Les Charmettes is writer's house museum in a hamlet near the town of Chambéry in the Savoie region of France. It is famed as a favourite retreat of the philosophe Jean-Jacques Rousseau (1712-1778).

== History ==
In 1728, a young Jean-Jacques Rousseau fled a watch-making apprenticeship in nearby Geneva and took refuge with Françoise-Louise de Warens, or Madame de Warens, who became his mistress and mentor. They first resided in the city of Annecy before moving on to Chambéry. Madame de Warens - whom Rousseau affectionately referred to as maman (mother) - was 13 years Rousseau's senior. From the summer of 1736, Rousseau and maman moved into a country house called Les Charmettes in the neighborhood of Chambéry.
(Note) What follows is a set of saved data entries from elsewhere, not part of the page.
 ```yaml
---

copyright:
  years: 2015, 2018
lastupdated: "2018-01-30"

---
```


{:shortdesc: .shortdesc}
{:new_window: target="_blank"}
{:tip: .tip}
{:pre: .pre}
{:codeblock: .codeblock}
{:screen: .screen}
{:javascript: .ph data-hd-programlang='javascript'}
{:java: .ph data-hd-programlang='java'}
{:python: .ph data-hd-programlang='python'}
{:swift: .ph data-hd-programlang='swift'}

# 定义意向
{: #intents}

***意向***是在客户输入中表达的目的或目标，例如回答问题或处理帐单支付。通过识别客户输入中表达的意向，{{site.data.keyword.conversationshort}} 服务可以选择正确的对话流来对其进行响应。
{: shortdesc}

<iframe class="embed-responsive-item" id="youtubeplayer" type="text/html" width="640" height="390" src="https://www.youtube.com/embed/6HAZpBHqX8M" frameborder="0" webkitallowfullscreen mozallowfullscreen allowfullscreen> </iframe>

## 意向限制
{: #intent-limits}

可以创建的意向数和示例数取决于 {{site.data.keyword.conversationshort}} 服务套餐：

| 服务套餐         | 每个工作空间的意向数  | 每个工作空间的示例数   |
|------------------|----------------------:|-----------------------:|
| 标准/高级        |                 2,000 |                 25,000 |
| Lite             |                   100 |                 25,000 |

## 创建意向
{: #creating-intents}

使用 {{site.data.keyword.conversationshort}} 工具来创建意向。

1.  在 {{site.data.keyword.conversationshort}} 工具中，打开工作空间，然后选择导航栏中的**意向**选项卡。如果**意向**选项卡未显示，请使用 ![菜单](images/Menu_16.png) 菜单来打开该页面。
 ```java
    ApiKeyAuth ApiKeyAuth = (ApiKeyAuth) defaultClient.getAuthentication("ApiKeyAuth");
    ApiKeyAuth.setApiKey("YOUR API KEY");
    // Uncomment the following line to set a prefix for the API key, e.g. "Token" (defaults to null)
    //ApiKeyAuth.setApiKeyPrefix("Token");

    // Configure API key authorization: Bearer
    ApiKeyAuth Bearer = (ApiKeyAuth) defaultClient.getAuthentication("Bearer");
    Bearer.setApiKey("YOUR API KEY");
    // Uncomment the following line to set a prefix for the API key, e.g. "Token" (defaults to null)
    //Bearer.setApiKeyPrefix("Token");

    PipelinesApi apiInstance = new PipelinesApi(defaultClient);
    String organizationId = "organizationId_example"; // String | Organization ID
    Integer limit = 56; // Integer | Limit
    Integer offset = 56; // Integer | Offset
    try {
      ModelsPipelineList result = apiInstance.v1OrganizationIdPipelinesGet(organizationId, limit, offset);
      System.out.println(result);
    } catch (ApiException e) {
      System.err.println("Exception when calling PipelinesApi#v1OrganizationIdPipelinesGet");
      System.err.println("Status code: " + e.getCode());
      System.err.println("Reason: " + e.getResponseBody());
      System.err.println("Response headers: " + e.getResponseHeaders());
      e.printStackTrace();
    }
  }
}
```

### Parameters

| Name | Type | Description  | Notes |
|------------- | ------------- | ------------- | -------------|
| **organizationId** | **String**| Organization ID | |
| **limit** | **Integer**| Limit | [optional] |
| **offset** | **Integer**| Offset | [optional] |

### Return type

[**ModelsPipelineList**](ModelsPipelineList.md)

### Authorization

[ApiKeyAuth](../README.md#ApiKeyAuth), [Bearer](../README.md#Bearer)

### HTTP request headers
Located in the hollow of a wooded valley, Les Charmettes figures prominently in Rousseau's Confessions (Books V and VI). According to him, his short sojourn at Les Charmettes constituted "the short period of my life's happiness" and was instrumental in the development of his love of nature and the simple country life. During the revolutionary and subsequent Romantic periods, Les Charmettes became a symbol of Rousseau's revolutionary thought as well as a shrine attracting such literary and political celebrities as George Sand and Alphonse de Lamartine. In 1905 Les Charmettes was classified an historical monument by the French government. The house and its grounds are now a museum open to the public.